Action item: Repeat the entries exactly, and do not carry the pictures over.

[Opening Data listing section]

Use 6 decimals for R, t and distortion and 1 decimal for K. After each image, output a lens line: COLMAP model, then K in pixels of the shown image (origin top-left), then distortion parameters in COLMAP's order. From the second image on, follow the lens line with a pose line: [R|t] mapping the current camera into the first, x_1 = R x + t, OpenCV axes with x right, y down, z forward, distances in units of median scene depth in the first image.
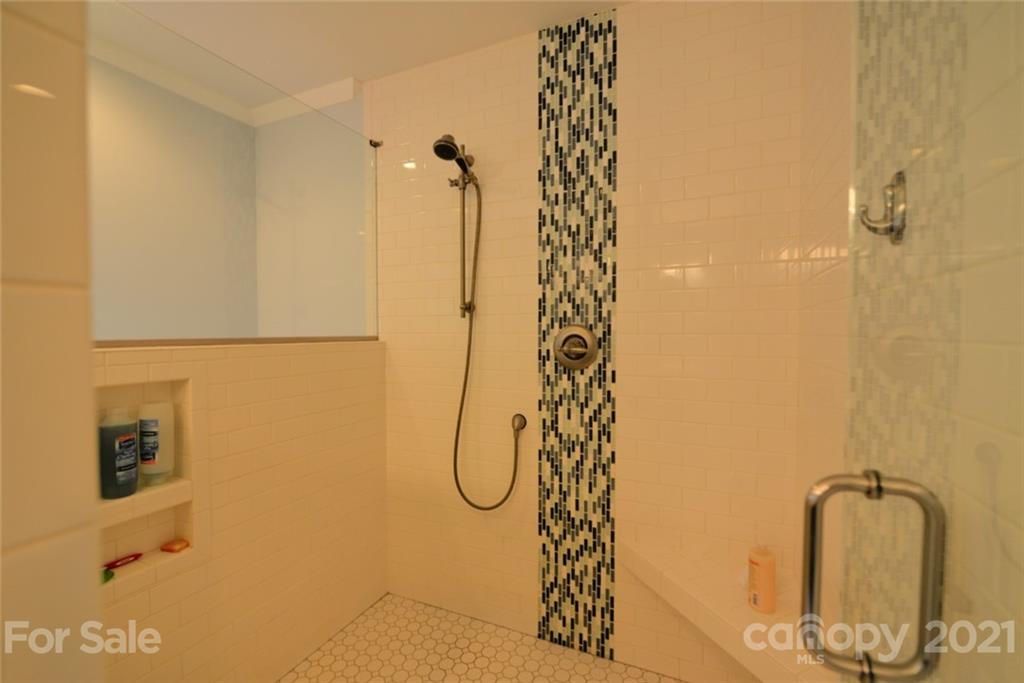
lens RADIAL K [[451.0, 0, 513.8], [0, 451.0, 343.4], [0, 0, 1]] dist [-0.013283, -0.000413]
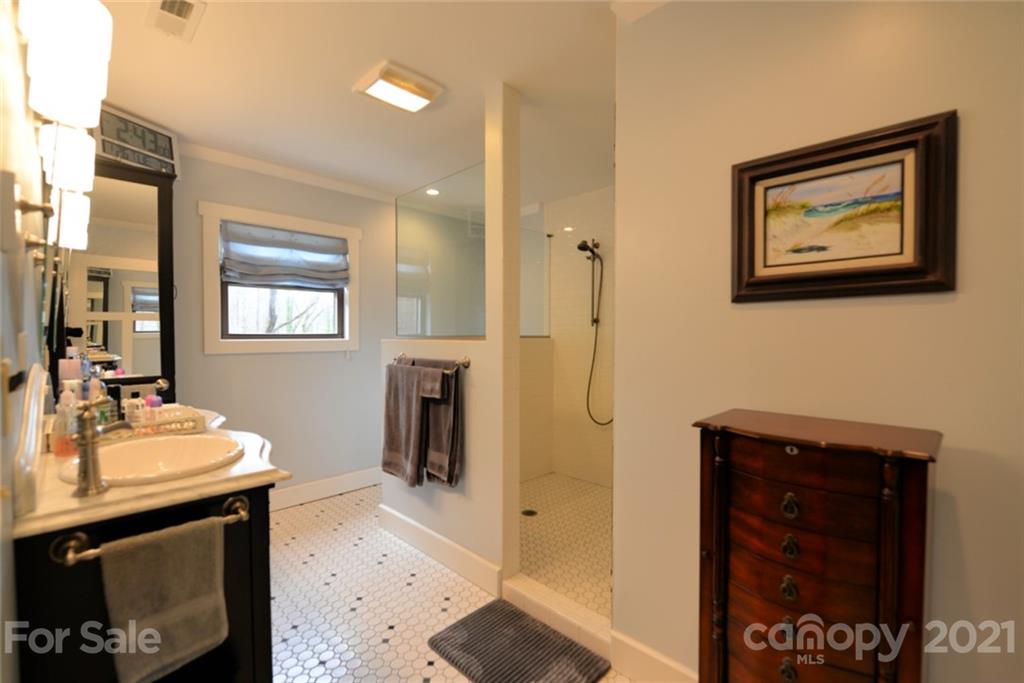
lens RADIAL K [[451.0, 0, 513.8], [0, 451.0, 343.4], [0, 0, 1]] dist [-0.013283, -0.000413]
pose [[0.937771, 0.011385, -0.347066, 0.246166], [-0.013286, 0.999907, -0.003097, 0.028330], [0.346999, 0.007516, 0.937835, -0.950883]]
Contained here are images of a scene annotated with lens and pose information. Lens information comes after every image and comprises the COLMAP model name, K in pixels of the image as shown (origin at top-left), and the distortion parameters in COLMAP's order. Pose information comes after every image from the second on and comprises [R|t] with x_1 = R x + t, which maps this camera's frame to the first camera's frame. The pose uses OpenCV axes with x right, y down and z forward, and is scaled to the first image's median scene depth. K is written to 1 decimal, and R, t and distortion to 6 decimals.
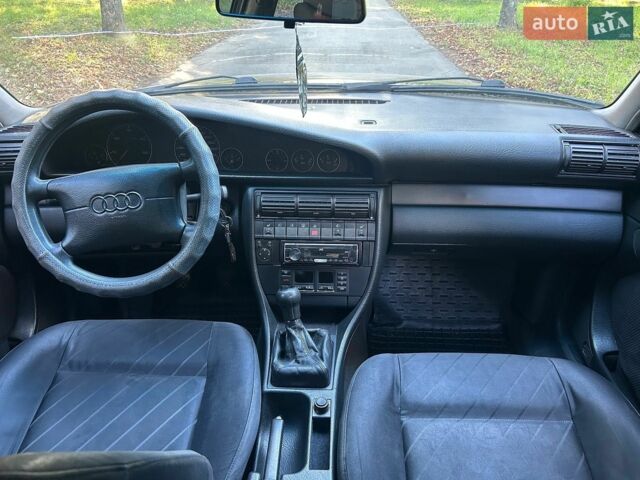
lens RADIAL K [[505.6, 0, 320.0], [0, 505.6, 240.0], [0, 0, 1]] dist [0.032557, 0.000000]
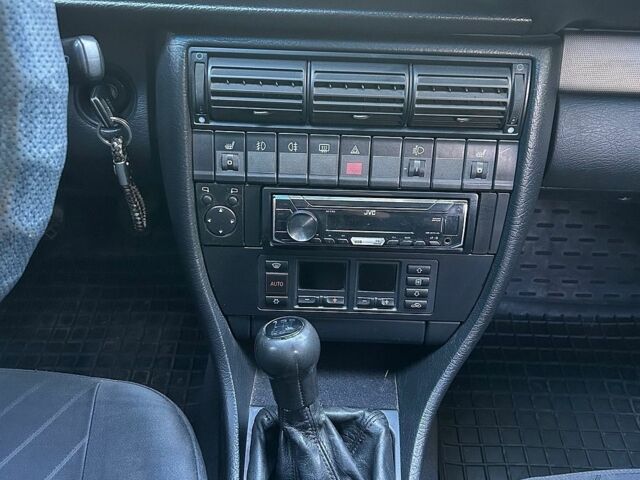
lens RADIAL K [[652.4, 0, 320.0], [0, 652.4, 240.0], [0, 0, 1]] dist [0.016303, -0.008164]
pose [[0.998662, 0.003692, 0.051586, -0.060477], [-0.015756, 0.971753, 0.235475, -0.075720], [-0.049260, -0.235972, 0.970510, 0.520489]]
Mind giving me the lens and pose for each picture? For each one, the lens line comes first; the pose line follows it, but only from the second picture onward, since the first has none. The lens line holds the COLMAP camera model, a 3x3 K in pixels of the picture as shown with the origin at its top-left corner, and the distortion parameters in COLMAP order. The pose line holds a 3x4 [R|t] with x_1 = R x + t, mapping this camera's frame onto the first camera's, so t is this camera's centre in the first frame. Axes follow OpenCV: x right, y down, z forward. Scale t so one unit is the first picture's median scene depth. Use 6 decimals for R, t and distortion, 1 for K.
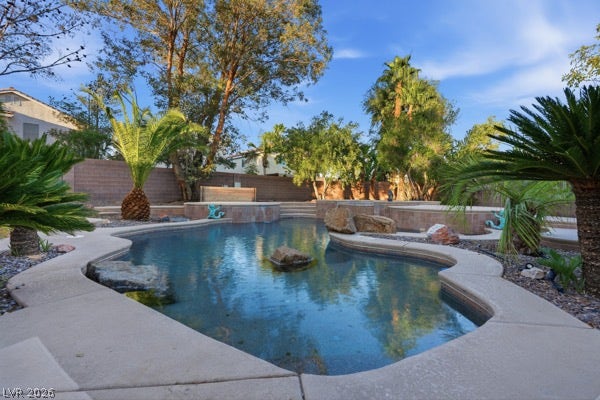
lens RADIAL K [[288.3, 0, 298.0], [0, 288.3, 197.1], [0, 0, 1]] dist [0.028453, -0.000229]
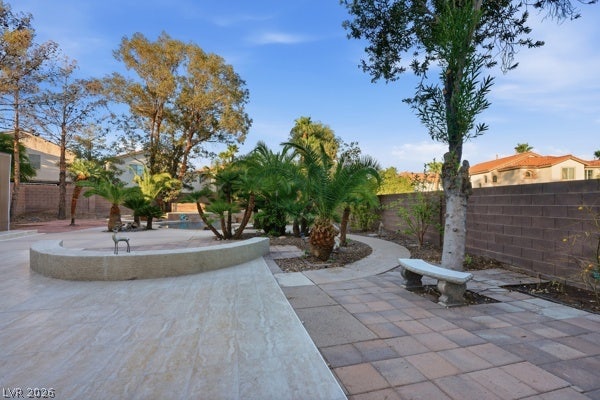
lens RADIAL K [[270.4, 0, 302.1], [0, 270.4, 209.1], [0, 0, 1]] dist [-0.000343, -0.000292]
pose [[0.986813, -0.011584, 0.161451, 0.119450], [0.009028, 0.999822, 0.016557, -0.014489], [-0.161615, -0.014882, 0.986742, -0.526329]]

[Closing Data listing section]

Completed exercise:
Use 6 decimals for R, t and distortion and 1 decimal for K. After each image, output a lens line: COLMAP model, then K in pixels of the shown image (origin top-left), then distortion parameters in COLMAP's order. From the second image on, follow the lens line with a pose line: [R|t] mapping the current camera into the first, x_1 = R x + t, OpenCV axes with x right, y down, z forward, distances in units of median scene depth in the first image.
lens RADIAL K [[451.0, 0, 513.8], [0, 451.0, 343.4], [0, 0, 1]] dist [-0.013283, -0.000413]
lens RADIAL K [[451.0, 0, 513.8], [0, 451.0, 343.4], [0, 0, 1]] dist [-0.013283, -0.000413]
pose [[0.937771, 0.011385, -0.347066, 0.246166], [-0.013286, 0.999907, -0.003097, 0.028330], [0.346999, 0.007516, 0.937835, -0.950883]]
Contained here are images of a scene annotated with lens and pose information. Lens information comes after every image and comprises the COLMAP model name, K in pixels of the image as shown (origin at top-left), and the distortion parameters in COLMAP's order. Pose information comes after every image from the second on and comprises [R|t] with x_1 = R x + t, which maps this camera's frame to the first camera's frame. The pose uses OpenCV axes with x right, y down and z forward, and is scaled to the first image's median scene depth. K is written to 1 decimal, and R, t and distortion to 6 decimals.
lens RADIAL K [[505.6, 0, 320.0], [0, 505.6, 240.0], [0, 0, 1]] dist [0.032557, 0.000000]
lens RADIAL K [[652.4, 0, 320.0], [0, 652.4, 240.0], [0, 0, 1]] dist [0.016303, -0.008164]
pose [[0.998662, 0.003692, 0.051586, -0.060477], [-0.015756, 0.971753, 0.235475, -0.075720], [-0.049260, -0.235972, 0.970510, 0.520489]]
Mind giving me the lens and pose for each picture? For each one, the lens line comes first; the pose line follows it, but only from the second picture onward, since the first has none. The lens line holds the COLMAP camera model, a 3x3 K in pixels of the picture as shown with the origin at its top-left corner, and the distortion parameters in COLMAP order. The pose line holds a 3x4 [R|t] with x_1 = R x + t, mapping this camera's frame onto the first camera's, so t is this camera's centre in the first frame. Axes follow OpenCV: x right, y down, z forward. Scale t so one unit is the first picture's median scene depth. Use 6 decimals for R, t and distortion, 1 for K.
lens RADIAL K [[288.3, 0, 298.0], [0, 288.3, 197.1], [0, 0, 1]] dist [0.028453, -0.000229]
lens RADIAL K [[270.4, 0, 302.1], [0, 270.4, 209.1], [0, 0, 1]] dist [-0.000343, -0.000292]
pose [[0.986813, -0.011584, 0.161451, 0.119450], [0.009028, 0.999822, 0.016557, -0.014489], [-0.161615, -0.014882, 0.986742, -0.526329]]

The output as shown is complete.